Fruitful Fat Substitutes
Fruitful Fat Substitutes
Looking for a healthful and delicious way to trim some fat from your baked goods? Think fruit. By now, everyone has heard about using applesauce as a fat substitute, but a variety of other products including puréed canned pears, peaches, apricots, and plums; a purée made from one part prunes and two parts water; baby food fruit purées; and mashed bananas can also replace part or all of the fat in baked goods.
How do fruit purées work? Fat performs many vital functions in baking, some of which can be duplicated by fruit purées. For instance, fat adds moistness and flavor, promotes browning, and imparts tenderness. Fruit purées reduce the need for fat because their fibers and naturally occurring sugars hold moisture into baked goods. These same fruit sugars also promote browning. Fruit purées also help tenderize baked goods, though not nearly to the extent that fat does.
_____
**PROBLEM REQUIREMENTS**
Render this sentence from the passage on fruit-based fat substitutes in Spanish: "Fruit purées also help tenderize baked goods, though not nearly to the extent that fat does."

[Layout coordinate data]
_____
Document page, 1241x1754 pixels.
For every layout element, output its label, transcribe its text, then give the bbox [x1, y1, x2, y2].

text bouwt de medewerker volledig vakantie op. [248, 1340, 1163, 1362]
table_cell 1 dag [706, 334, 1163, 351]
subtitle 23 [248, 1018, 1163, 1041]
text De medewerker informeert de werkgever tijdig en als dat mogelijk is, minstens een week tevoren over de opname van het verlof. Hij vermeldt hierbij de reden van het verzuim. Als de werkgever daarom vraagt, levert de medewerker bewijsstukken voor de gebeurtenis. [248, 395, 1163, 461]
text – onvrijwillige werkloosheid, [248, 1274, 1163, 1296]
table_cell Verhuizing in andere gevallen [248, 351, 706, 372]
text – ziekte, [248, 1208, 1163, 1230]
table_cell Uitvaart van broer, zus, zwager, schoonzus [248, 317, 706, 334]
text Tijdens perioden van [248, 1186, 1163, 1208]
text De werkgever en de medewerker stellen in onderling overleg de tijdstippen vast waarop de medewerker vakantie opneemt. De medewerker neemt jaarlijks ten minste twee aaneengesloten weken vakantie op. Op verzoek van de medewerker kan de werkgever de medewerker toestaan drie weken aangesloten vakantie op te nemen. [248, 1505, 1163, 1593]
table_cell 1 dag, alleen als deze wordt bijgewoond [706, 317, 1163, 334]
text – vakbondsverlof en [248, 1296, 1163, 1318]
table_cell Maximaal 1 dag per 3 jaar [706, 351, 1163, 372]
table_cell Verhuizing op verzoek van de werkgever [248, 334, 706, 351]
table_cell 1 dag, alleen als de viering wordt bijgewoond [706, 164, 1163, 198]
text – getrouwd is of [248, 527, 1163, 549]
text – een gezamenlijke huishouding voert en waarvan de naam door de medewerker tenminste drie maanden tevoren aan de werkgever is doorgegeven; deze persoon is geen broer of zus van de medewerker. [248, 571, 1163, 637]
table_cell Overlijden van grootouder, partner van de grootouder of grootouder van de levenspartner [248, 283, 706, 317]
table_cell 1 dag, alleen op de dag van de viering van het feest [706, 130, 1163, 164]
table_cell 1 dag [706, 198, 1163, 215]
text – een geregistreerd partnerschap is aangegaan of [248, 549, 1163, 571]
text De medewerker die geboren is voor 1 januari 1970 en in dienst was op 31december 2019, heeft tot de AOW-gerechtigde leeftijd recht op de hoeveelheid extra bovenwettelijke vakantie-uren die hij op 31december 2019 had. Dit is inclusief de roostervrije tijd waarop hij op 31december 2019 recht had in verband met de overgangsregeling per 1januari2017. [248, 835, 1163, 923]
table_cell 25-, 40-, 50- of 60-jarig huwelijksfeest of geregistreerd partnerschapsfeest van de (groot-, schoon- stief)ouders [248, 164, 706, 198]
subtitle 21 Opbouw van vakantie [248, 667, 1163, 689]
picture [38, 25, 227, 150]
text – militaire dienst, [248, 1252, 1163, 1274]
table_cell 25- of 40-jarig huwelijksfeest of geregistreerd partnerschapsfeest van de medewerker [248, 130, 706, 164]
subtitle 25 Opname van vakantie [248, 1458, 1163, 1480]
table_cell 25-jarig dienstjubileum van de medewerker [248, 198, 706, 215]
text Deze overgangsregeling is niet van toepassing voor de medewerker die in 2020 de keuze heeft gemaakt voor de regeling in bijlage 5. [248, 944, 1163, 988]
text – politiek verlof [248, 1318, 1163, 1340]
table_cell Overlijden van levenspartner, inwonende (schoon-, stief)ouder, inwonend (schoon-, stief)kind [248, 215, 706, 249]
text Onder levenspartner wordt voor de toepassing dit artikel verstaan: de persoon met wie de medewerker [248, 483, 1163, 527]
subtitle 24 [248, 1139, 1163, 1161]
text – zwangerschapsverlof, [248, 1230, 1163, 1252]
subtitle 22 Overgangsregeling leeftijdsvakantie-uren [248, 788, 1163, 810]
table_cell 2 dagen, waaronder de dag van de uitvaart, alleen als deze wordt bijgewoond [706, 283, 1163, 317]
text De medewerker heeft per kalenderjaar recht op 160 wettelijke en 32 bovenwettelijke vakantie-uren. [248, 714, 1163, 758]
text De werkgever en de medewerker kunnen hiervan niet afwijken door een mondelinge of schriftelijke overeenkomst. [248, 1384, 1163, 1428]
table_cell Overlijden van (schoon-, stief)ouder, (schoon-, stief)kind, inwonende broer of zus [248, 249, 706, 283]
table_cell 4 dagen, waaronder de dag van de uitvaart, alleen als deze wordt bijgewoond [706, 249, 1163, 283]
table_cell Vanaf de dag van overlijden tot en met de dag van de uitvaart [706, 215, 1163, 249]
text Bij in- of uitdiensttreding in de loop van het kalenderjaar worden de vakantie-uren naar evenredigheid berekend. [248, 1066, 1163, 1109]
_____
**EXERCISE SOLUTION**
Los purés de fruta también ayudan a ablandar los productos horneados, aunque ni de lejos en la medida en que lo hace la grasa.